Hun Sen has responded with strident anti-Western rhetoric, and praise for China, which has grown to become Cambodia’s closest foreign partner, displacing the democratic governments that have bankrolled its reconstruction since the early 1990s. Between 2011 and 2015, China funneled nearly $5 billion in loans and investments to Cambodia, mostly for major infrastructure projects, while giving Hun Sen relief from Western pressures to introduce democratic reforms. In return, Cambodia has happily supported Beijing’s various interests in the region, including its controversial claims in the South China Sea — a neat convergence of interests that shows no signs of ending any time soon.
As a result of Chinese backing, Western pressure is unlikely to deflect Hun Sen from his current course. (In any case, a truly free and fair election would put the CPP’s wealth and power in jeopardy, something he will never accept). But sanctions could nonetheless give him significant headaches. Cambodia’s main vulnerability is its reliance on tariff-free access to European and American markets for its garments and footwear, which make up around 80% of the country’s exports and 37% of its gross domestic product. The E.U. is currently undertaking a review of Cambodia’s tariff exemptions, and Washington has yet to rule out a similar course of action.

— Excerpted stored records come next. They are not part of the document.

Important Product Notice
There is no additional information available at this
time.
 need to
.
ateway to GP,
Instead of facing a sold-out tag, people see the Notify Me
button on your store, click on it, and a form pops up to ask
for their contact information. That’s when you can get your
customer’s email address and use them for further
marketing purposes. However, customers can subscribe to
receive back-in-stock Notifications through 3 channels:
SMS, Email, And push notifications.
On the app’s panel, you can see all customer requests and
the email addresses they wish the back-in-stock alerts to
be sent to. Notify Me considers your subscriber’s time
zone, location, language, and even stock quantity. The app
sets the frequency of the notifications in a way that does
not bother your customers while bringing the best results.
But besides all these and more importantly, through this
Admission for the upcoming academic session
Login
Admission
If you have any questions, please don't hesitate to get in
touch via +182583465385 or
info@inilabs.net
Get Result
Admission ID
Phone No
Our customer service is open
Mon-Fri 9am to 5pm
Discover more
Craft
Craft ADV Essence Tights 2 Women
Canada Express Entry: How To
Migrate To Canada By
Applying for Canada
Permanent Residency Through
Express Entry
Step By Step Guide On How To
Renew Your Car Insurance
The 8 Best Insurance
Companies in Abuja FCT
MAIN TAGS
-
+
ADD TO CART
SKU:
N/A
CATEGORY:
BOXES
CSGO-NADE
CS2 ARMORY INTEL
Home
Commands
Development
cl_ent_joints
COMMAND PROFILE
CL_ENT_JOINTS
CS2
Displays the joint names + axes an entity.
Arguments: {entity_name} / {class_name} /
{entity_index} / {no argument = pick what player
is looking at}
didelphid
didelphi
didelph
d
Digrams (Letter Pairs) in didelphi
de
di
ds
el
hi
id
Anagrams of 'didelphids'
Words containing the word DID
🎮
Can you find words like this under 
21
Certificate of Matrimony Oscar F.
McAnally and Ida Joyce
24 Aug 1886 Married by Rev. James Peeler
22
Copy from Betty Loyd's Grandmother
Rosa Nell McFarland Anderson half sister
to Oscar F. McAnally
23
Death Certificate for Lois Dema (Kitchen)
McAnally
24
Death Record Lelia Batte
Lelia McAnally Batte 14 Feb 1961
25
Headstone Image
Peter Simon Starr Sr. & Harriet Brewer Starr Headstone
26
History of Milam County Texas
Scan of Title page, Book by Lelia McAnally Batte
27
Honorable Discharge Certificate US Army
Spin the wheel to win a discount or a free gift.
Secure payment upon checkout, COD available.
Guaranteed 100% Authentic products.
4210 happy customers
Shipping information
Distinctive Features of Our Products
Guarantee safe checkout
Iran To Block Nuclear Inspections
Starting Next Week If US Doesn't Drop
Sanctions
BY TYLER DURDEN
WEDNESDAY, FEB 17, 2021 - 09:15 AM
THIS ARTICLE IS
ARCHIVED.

While Hun Sen clearly hopes he can bluff Western governments into accepting the new status quo, tensions seem set to persist, pushing him into a deeper, and potentially unhealthy, reliance on China.
When Cambodians go to the polls this week, there is little doubt that Hun Sen will emerge victorious. But the longer-term viability of CPP rule hinges on whether it can successfully address more fundamental domestic and international challenges. How Cambodia’s aging strongman responds will do much to determine his country’s trajectory in the years to come — and whether this month’s victory will ultimately prove a Pyrrhic one.